I also thought I'd share this lovely treatise by author Eirlys Hunter on how a little fantasy can end up bringing the real world closer, and how the distance between the two is surprisingly small and the barrier extremely porous for young readers. 

And in the best kind of surprise twist I didn't see coming, I've had another picture book accepted for publication. This one, titled Sun Shower, is to be published by Scholastic NZ. They've also said a tentative yes to another manuscript pending revision. This sort of thing can be thrilling and terrifying in near equal measure. Revising on your own time, for your own purposes is, while sometimes hard, a generally positive experience. You are working to please yourself at a pace of your own choosing. And there is no pressure on the end result, especially in comparison to the original manuscript. Mucked it up? No matter. Try again, or toss it in the bin, the bottom drawer, or bury it six feet under. No one need ever know. We need not ever speak of it again. But a requested revision can be a different beast entirely. Someone is waiting, they know my starting point, and they will be judging my efforts at improvement. It is a nice problem to have but I will be sweating buckets. 

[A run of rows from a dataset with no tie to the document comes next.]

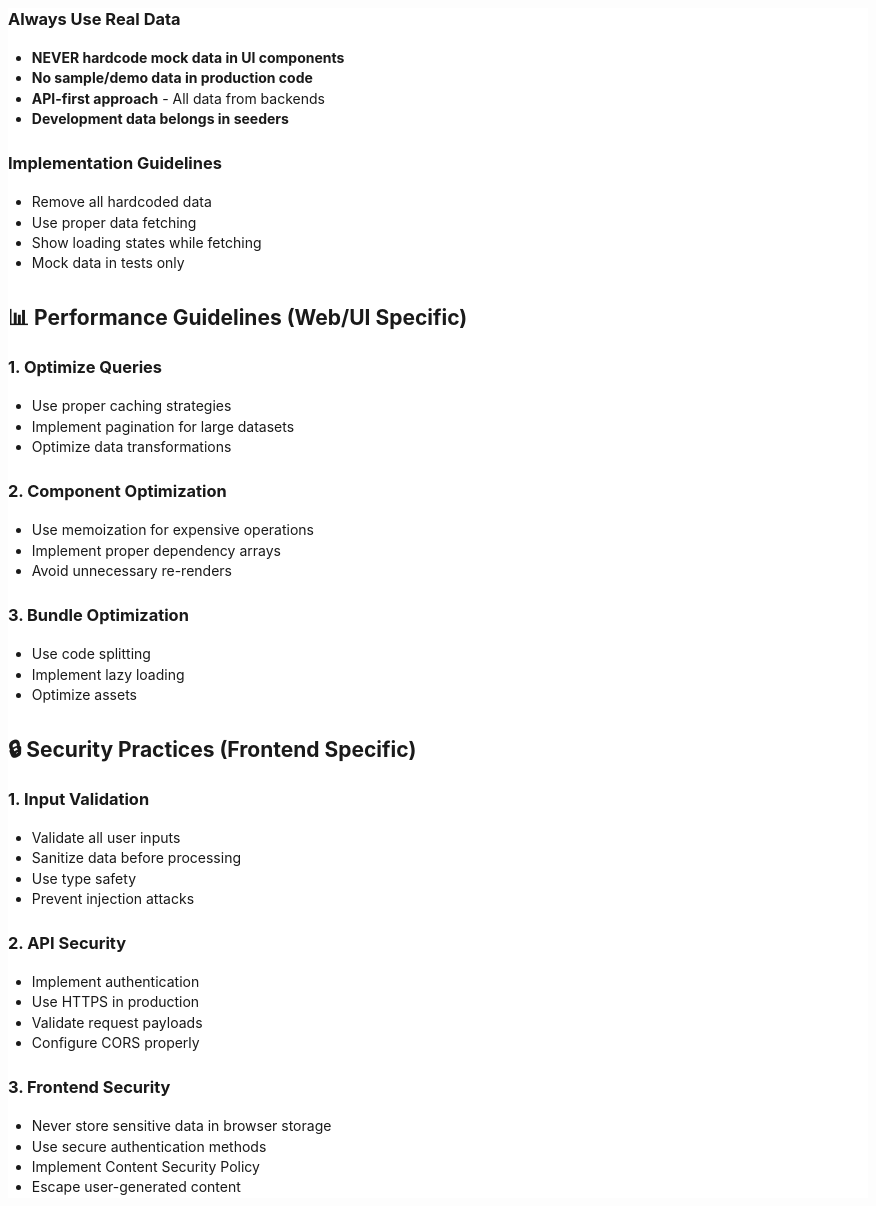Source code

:### Always Use Real Data

- **NEVER hardcode mock data in UI components**
- **No sample/demo data in production code**
- **API-first approach** - All data from backends
- **Development data belongs in seeders**

### Implementation Guidelines

- Remove all hardcoded data
- Use proper data fetching
- Show loading states while fetching
- Mock data in tests only

## 📊 Performance Guidelines (Web/UI Specific)

### 1. Optimize Queries

- Use proper caching strategies
- Implement pagination for large datasets
- Optimize data transformations

### 2. Component Optimization

- Use memoization for expensive operations
- Implement proper dependency arrays
- Avoid unnecessary re-renders

### 3. Bundle Optimization

- Use code splitting
- Implement lazy loading
- Optimize assets

## 🔒 Security Practices (Frontend Specific)

### 1. Input Validation

- Validate all user inputs
- Sanitize data before processing
- Use type safety
- Prevent injection attacks

### 2. API Security

- Implement authentication
- Use HTTPS in production
- Validate request payloads
- Configure CORS properly

### 3. Frontend Security

- Never store sensitive data in browser storage
- Use secure authentication methods
- Implement Content Security Policy
- Escape user-generated content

I'll be keeping an original version safe so I can retreat to it if things go awry. I'll be scrutinising the original and asking what its strengths are so I don't lose those along the way. And I'll be trusting my gut as it has served me well in the past. And I am also working on a completely different story in case this one bursts into flames and is reduced to a pile of ash and I need to cheer myself up with a new submission.